Wright Field in Dayton, Ohio got the captured German material and went right to work.
"Shortly after arriving at Wright Field on August 10, 1946, and reporting to the Biophysics Branch, Special Projects Section, Captain Stapp was informed that he was now a project engineer assigned to the pilot escape technology program. He protested, making it clear that he was a doctor, not an engineer. The gruff branch chief, Colonel Edward J. Kendricks, explained that the unit was attached to the Engineering Division and immediately issued his new engineer a 1,200 page set of captured German technical documents, reports mostly, relating to aircraft ejection seat tests and biomedical examinations of human tolerance to the forces an explosive ejection creates. Kendricks had learned from Stapp's file that he was fluent in German."

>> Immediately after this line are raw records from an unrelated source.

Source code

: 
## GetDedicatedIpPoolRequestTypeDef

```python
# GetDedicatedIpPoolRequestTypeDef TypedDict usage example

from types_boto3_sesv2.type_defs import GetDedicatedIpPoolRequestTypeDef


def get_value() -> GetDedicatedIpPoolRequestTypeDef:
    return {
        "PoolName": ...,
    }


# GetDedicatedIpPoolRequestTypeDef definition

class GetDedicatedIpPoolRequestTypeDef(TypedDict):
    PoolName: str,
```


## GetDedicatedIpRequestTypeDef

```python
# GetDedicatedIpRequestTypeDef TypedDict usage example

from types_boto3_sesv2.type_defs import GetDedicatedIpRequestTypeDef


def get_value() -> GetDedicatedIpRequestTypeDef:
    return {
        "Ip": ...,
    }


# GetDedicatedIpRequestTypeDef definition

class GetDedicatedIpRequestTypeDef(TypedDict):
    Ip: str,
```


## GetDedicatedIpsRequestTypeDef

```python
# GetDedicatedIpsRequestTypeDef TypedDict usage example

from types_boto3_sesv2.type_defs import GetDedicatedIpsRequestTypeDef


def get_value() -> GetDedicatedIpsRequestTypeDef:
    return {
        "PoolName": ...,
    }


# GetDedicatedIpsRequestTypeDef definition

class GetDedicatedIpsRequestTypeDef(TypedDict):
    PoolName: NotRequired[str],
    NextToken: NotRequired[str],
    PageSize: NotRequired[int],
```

[During the war] "The Germans had created elaborate test facilities at Tempelhof Airport in Berlin and had constructed a 60 foot ejection test tower." From p.p. 52 and 53 of Sonic Wind by Craig Ryan.
Wright Field's Technical Intelligence section [T-2] had 6 captured examples of the Heinkel He 219. Three are untraced, but the remainder had USA numbers. These were aircraft found by the British and transferred to the Americans by previous agreement. These received FE or Foreign Equipment numbers. USA 8 became FE-612, USA 9 to FE-613 and USA 10 to FE-614. The British acquired 7 examples. Czechoslovakia had 2 under the designation LB-79. Source: War Prizes by Phil Butler.